The freewheeling confusion and congestion so typical of Fatah events in comparison to the military order of those organized by Hamas caused several speeches and performances to be canceled, including some planned by Hamas. The only speech actually delivered was that of Palestinian President Mahmoud Abbas, broadcast live from Ramallah.
Neither the cancelation of speeches nor the injuries to some participants due to overcrowding marred the happy atmosphere and excitement at the rally. It was the first time in five years that Hamas had allowed a mass Fatah event in Gaza about a month after Fatah permitted Hamas to hold rallies in West Bank cities.
This mutual openness is one of the direct results of November’s Operation Pillar of Defense in Gaza.
A Fatah delegation led by Jibril Rajoub and Nabil Sha’ath champions of the conciliation with Hamas came from the West Bank to Gaza for the rally. Rajoub and Sha’ath have fostered relations of trust with the Hamas leadership, Fadua Barghouti wife of jailed Fatah leader Marwan Barghouti and Abu Ali Shahin (one of Fatah’s founders who also organized the Shabiba, the Fatah youth movement).
Shahin, a Gaza resident, fled the Strip after he was attacked and injured in 2007. Allowing him to enter is a significant symbolic gesture of reconciliation on Hamas’ part, observers said
The rally’s main message was a demand to end the internal Palestinian split. But the rally’s participants also sent a clear message to Hamas leaders to the effect that the years of political oppression and attempts to create “thought uniformity” will not prevail.
This is also the message, only in reverse, that Hamas’ rallies in the West Bank sent to the Palestinian Authority.

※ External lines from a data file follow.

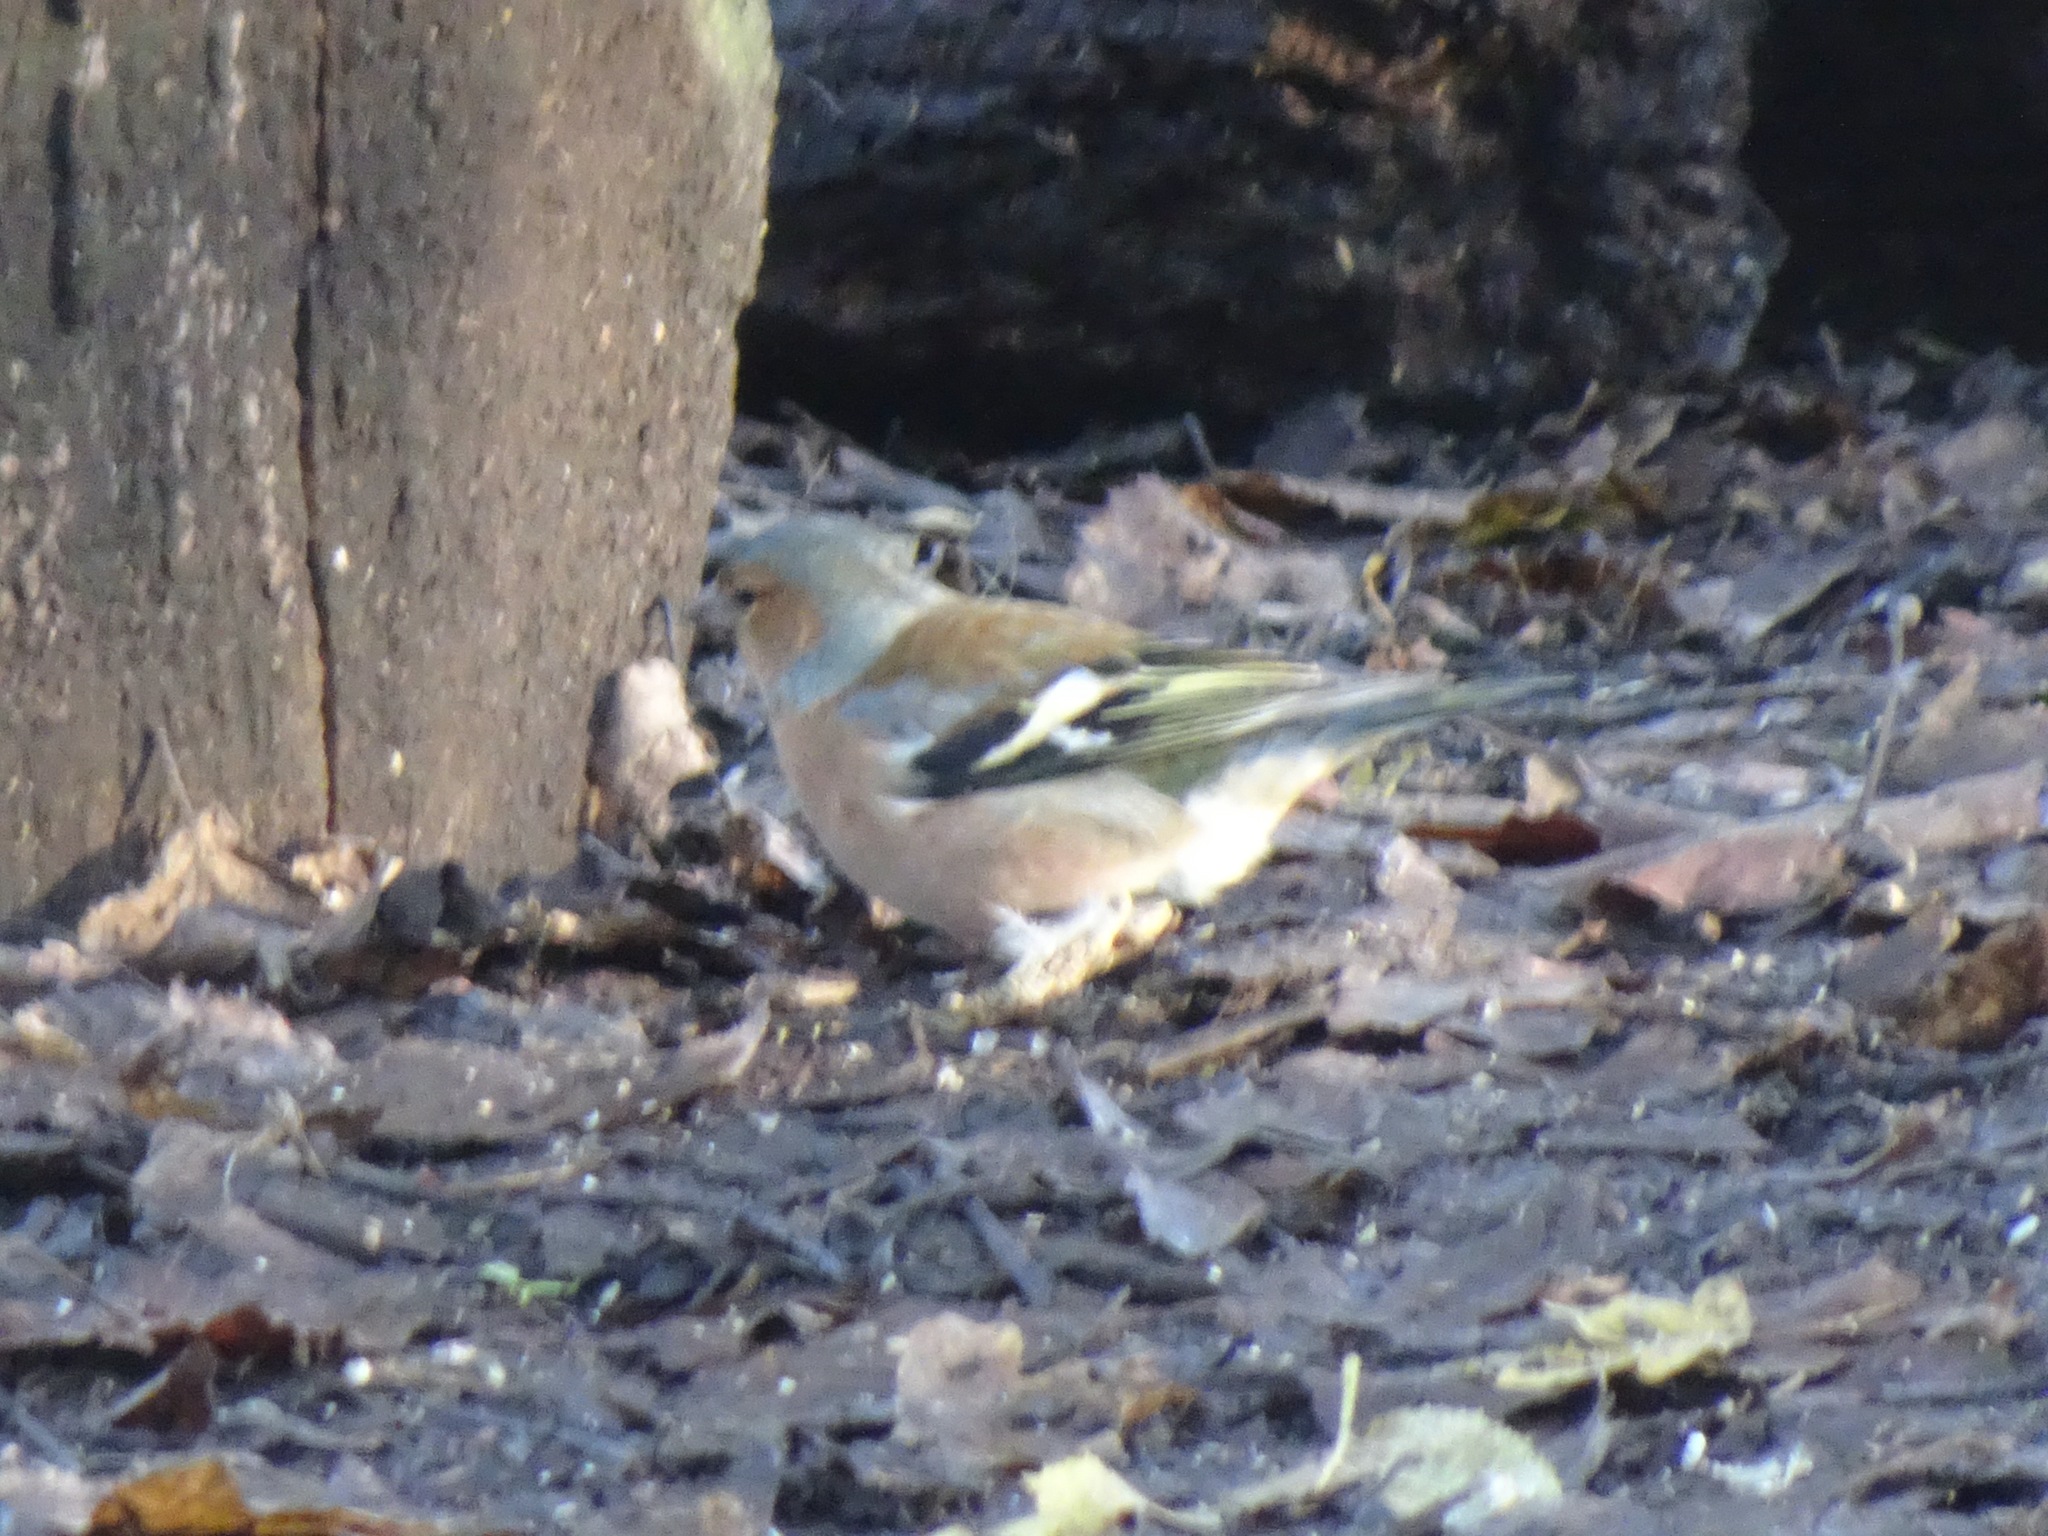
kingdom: Animalia
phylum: Chordata
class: Aves
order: Passeriformes
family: Fringillidae
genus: Fringilla
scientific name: Fringilla coelebs
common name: Common chaffinch
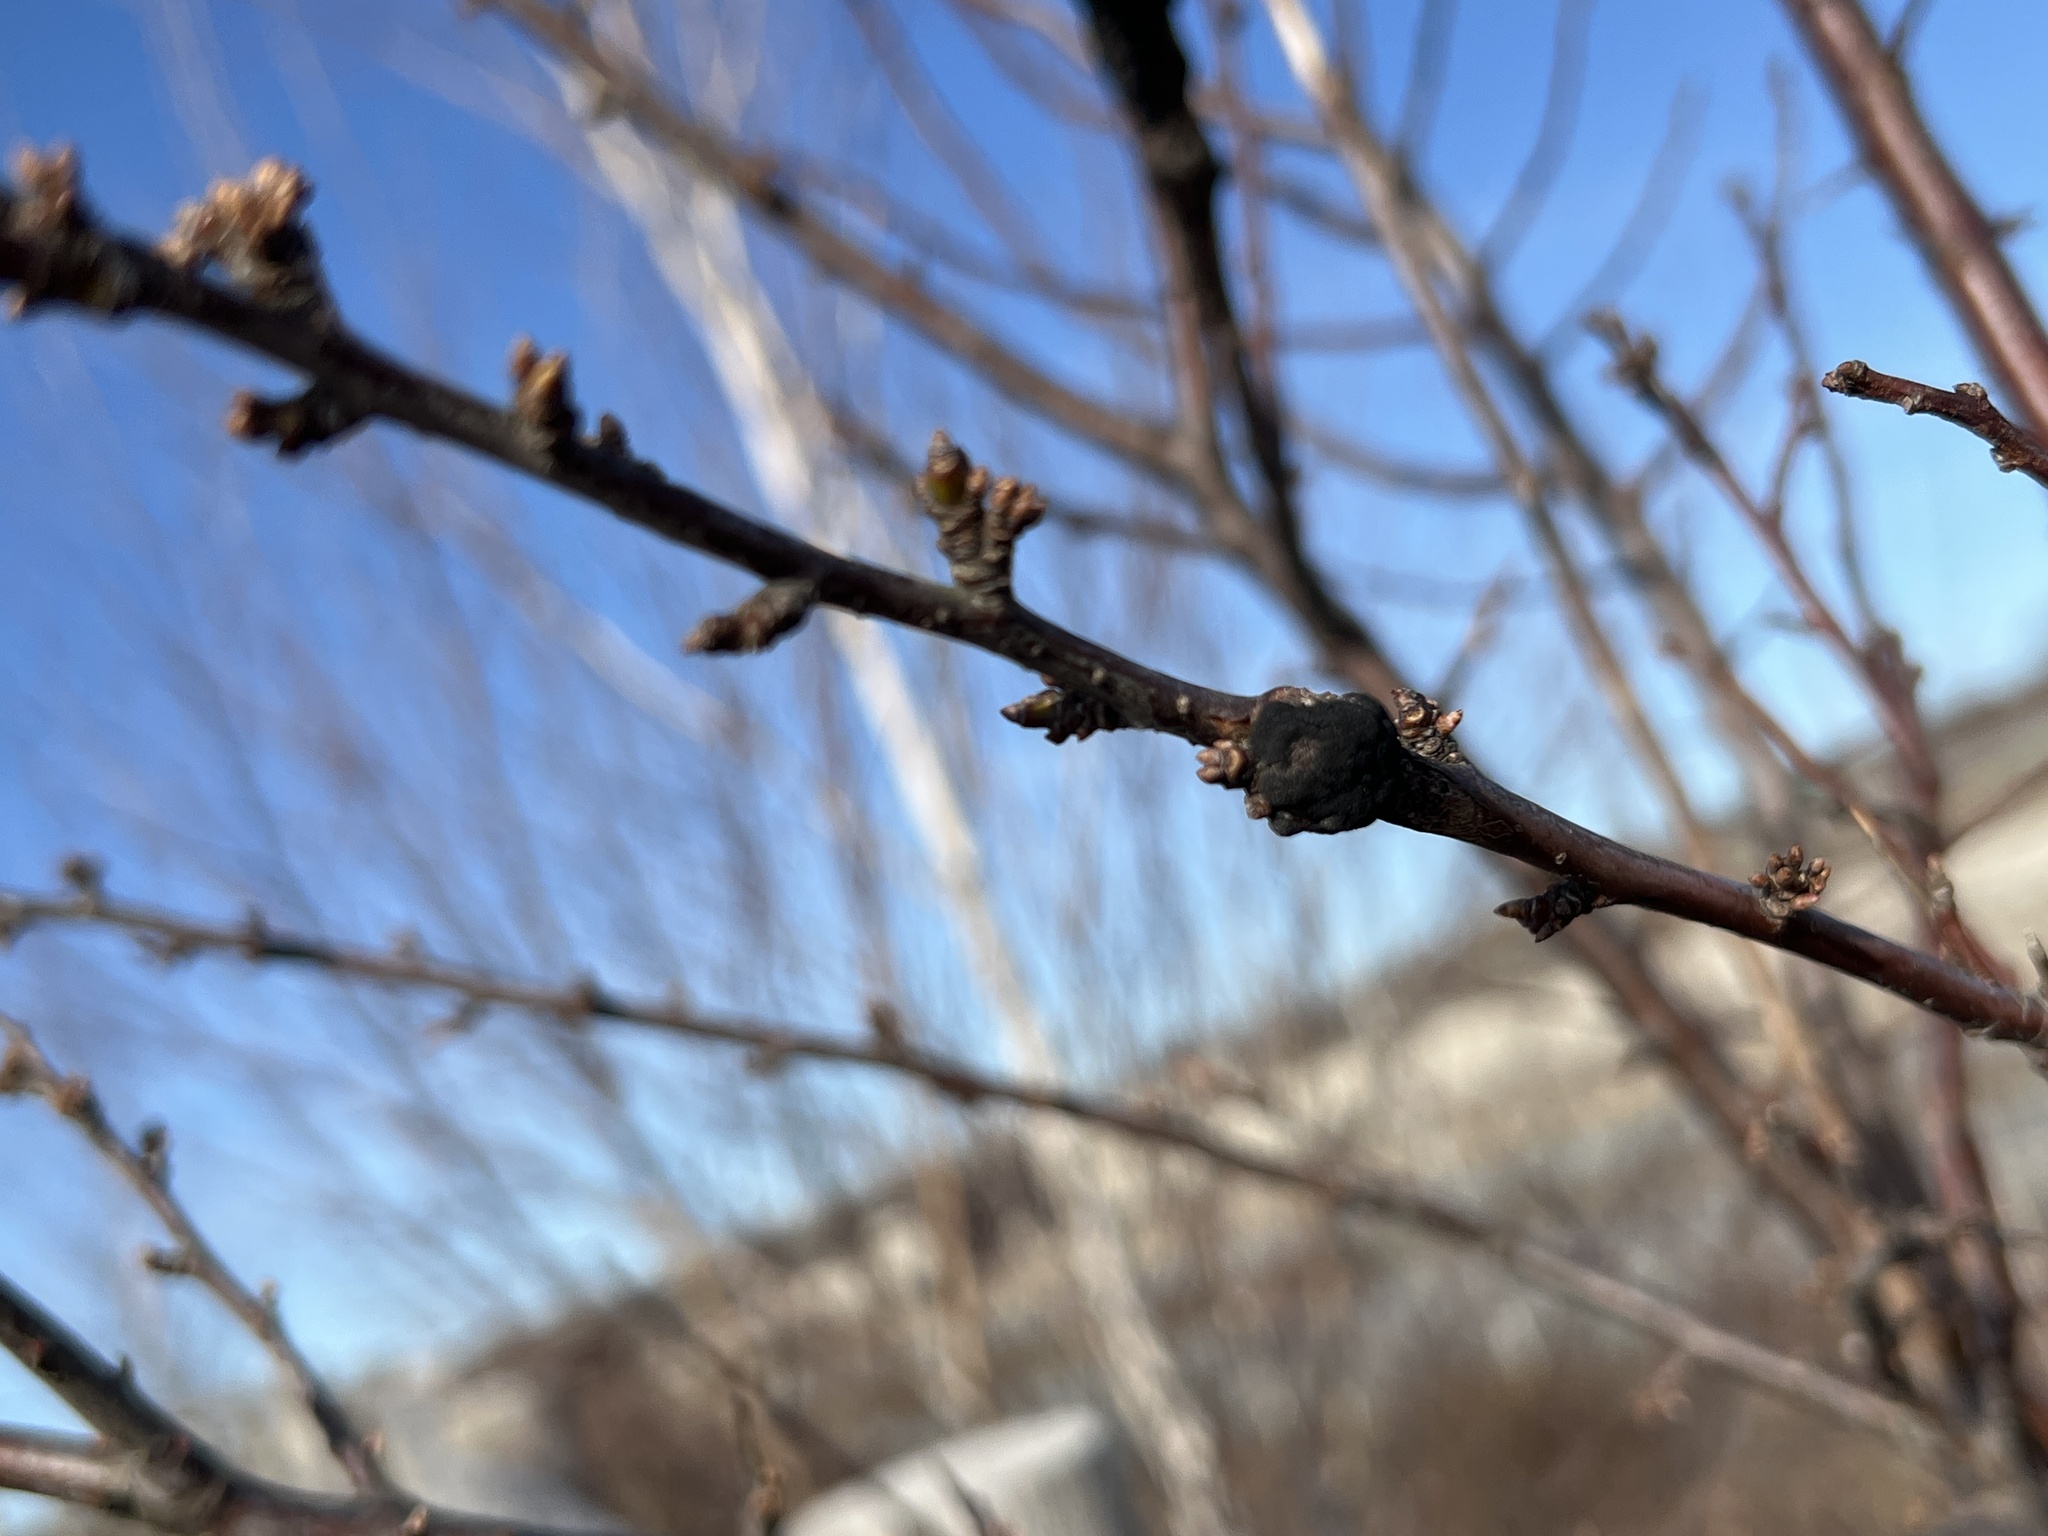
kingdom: Fungi
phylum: Ascomycota
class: Dothideomycetes
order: Venturiales
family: Venturiaceae
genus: Apiosporina
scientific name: Apiosporina morbosa
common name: Black knot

Some observers exaggerated, as usual, and said a million people took part in the rally. Others estimated the number of participants as less than half a million. But all agreed it was the largest rally to be seen in Gaza for many years, probably since the funeral of Yahya Ayash, which drew hundreds of thousands.
Ayash, an operative of Izz al-Din al-Qassam Brigades Hamas’ military wing was assassinated by Israel on January 5, 1996.
The rally’s success on Friday is all the more significant because the Fatah leadership in Gaza has crumbled its senior leaders have fled, some have been ousted from Fatah ranks, while the remaining junior officials have not provided the Hamas authorities with any real challenge in recent years.
Participants at the rally said they were struck by the large number of youngsters under 20 in the crowd. These youngsters have been raised and educated some of them entirely in Hamas’ education system. The number of women was very small but they were not segregated from the men, as is customary at Hamas rallies.
Some of the participants were not Fatah supporters, but wanted to enjoy the feeling of freedom, and join the demand to end the internal division, participants said.
According to various reports, Egypt intends to invite representatives of both movements to Cairo in the next two weeks, to discuss the implementation of the reconciliation plan made in May 2012.
The plan stipulates the establishment of a caretaker government headed by Mahmoud Abbas, which will call for general elections in the West Bank and Gaza Strip within six months.
Fathi Sabah, a Gaza journalist and analyst, says each of the movements has come to the conclusion that it cannot rule alone. He predicts the plan has a good chance of being carried out and the reconciliation will be realized, not just with symbols and atmosphere.
The hundreds of thousands of people at the rally on Friday told Fatah in Ramallah and Hamas in Gaza that this must not remain merely a desire.